"Instead of blasting off to the moon, NASA's hopes for a manned mission there have been blasted to pieces, sources in the White House, Congress and NASA tell the Orlando Sentinel."
White House won't fund NASA moon program, Orlando Sentinel via LA Times
"When the White House releases its budget proposal Monday, there will be no money for the Constellation program that was to return humans to the moon by 2020. The Ares I rocket that was to replace the space shuttle to ferry humans to space will be gone, along with money for the Ares V cargo rocket that was to launch the fuel and supplies needed to return to the moon. There will be no lunar landers, no moon bases. "We certainly don't need to go back to the moon," one administration official said."
NASA to Review Human Spaceflight, NY Times
"Michael D. Griffin, the former NASA administrator who oversaw the creation of Constellation and remains a staunch defender, said that would be a mistake. "I can't imagine the situation where the United States doesn't want to have end-to-end capability to reach the lunar surface," Dr. Griffin said."
Flat budget, limited goals may be in NASA's future, Houston Chronicle
"Far from getting the $3 billion more each year that experts suggest NASA needs for meaningful human spaceflight, President Barack Obama is expected to offer little new money to the space agency when his budget is released Monday. Although there's no official word from the White House or NASA, space policy analysts and legislators say it's likely the space agency's budget will remain "flat" for the coming year, potentially leaving humans stuck in near-Earth orbit for the foreseeable future."
Keith's note: NASA has just spent more than half a decade telling Americans that we are all going back to the Moon - and why. In the process, billions of dollars have been spent. Children have grown up being told this again and again - just like my generation heard in the 1960s. Now this is being taken away from them. I can only imagine how my generation would have reacted. It is one thing to alter a plan, change rockets, etc. But it is quite another to abandon the plan altogether.
The ISS has great potential - much of it yet to be realized. But much of that untapped potential was preparing humans to go out into the solar system. Now those destinations have evaporated and have been replaced with the elusive and ill-defined "Flexible Path".
How is NASA going to explain this about face? Answer - they won't - because they can't. They are incapable of admitting mistakes or even stating the obvious. What I really want to see is how NASA attempts to explain this bait and switch to all of the students it has sought to inspire since the VSE was announced. A "Summer of Innovation" centered around a stale and contracting space program seems somewhat contradictory to me.
How will NASA - and the White House - explain the use of vast sums of taxpayer money to bail out the decisions of incompetent financial institutions on Wall Street and yet not be able to find a paltry fraction of that amount to bail out the future of space exploration that future Americans will benefit from - and participate in.

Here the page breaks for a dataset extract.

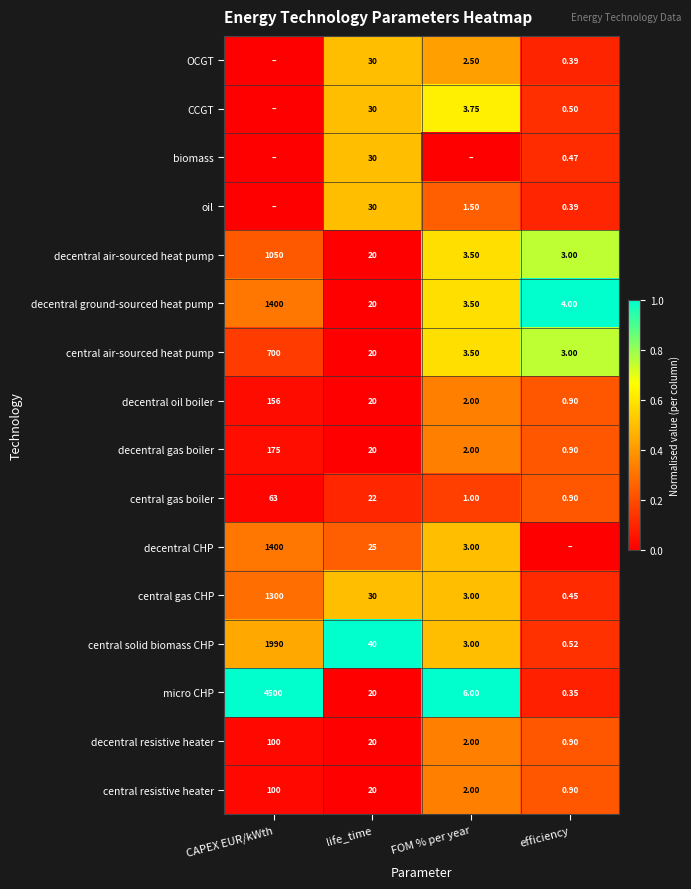

At which label is decentral gas boiler closest to 87?

life_time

I just spent a few days wandering around Yosemite looking up at vast expanses of rock such as El Capitan - things that humans have surmounted - and yet still inspire later generations to attempt. Now I have to fly home and witness the slow motion dismemberment of NASA's human exploration program. You will pardon me if I fell like I have been whip lashed.

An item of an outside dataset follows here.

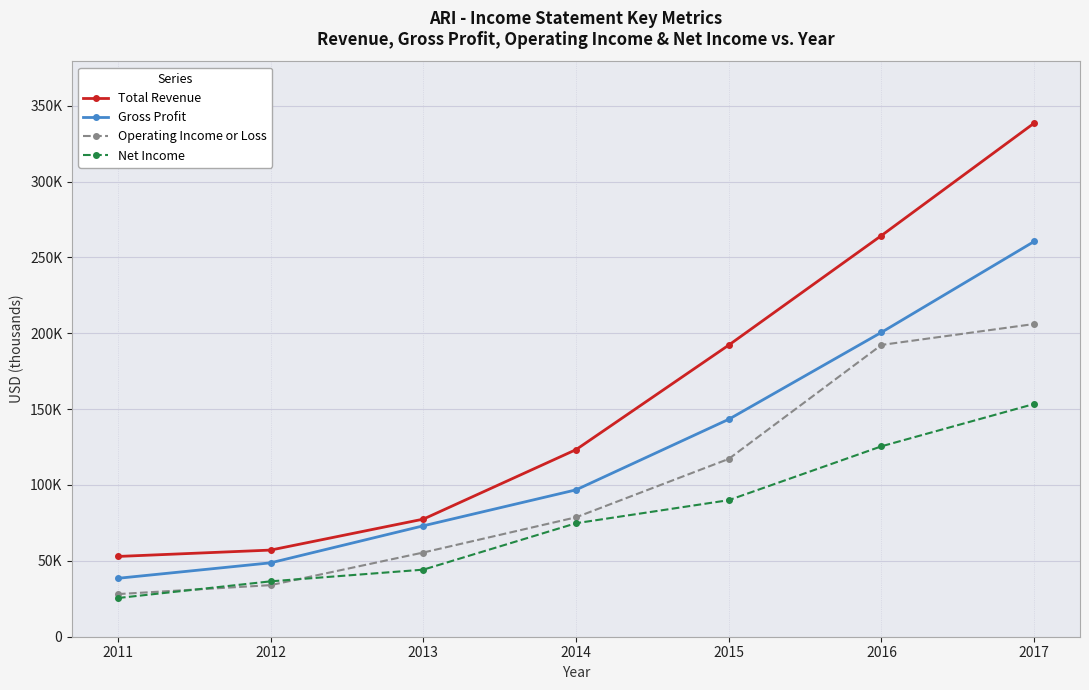

At how many categories does at least one series exceed 224706?

2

There are two options open to those who wish to explore the solar system - personally. One is to ignore NASA altogether and promote commercial space. The other is to totally overhaul NASA once and for all. Despite its collection of incredibly skilled and motivated people, NASA is also a bumbling behemoth that cannot get out of its own way. Personally, I think the best approach is to pursue both.
But something needs to change. Clearly the status quo has utterly failed and yet another generation is at risk of missing out on the chance to personally explore space.
It is my understanding that Charlie Bolden worked very, very hard on getting more for NASA. So the blame for these cutbacks should not be laid on his shoulders. He does have a chance, however, to use this opportunity to truly reconfigure the agency in response to this slap from the White House. The last time NASA was in this situation in the mid-1990s, its Administrator simply did not understand that his people were his greatest asset. Charlie Bolden does not have that character flaw.
NASA is simply going to have to do more with less. NASA has little choice at this point than to look for the silver lining in all of this. In so doing, Bolden's people - all of them - contractor, civil servants, and others - need to step up to the task of finding this silver lining - or get out of the way and find something else to do so that others can fix things.
Keith's update: This reader note says it all: "Tomorrow the President and Vice President will be together in Florida to announce they are awarding $2.5 billion (of the $8 billion federal dollars slated for similar projects) to build a high-speed rail system from the Tampa airport to Disney World. It will help people visit entertainment venues at Disney World (Space Mountain), Epcot (Spaceship Earth), Universal Studios (A Day at The Park with Barney)."
To be certain a job is a job - but I wonder how well these new jobs will offset the old jobs being lost in the KSC area. Will workers be able to move from one to another? I doubt it. Also, the fact that the Obama Administration seems to be more interested in moving tourists to see fantasy depictions of space exploration as opposed to doing the real thing speaks volumes. What sort of message is this sending?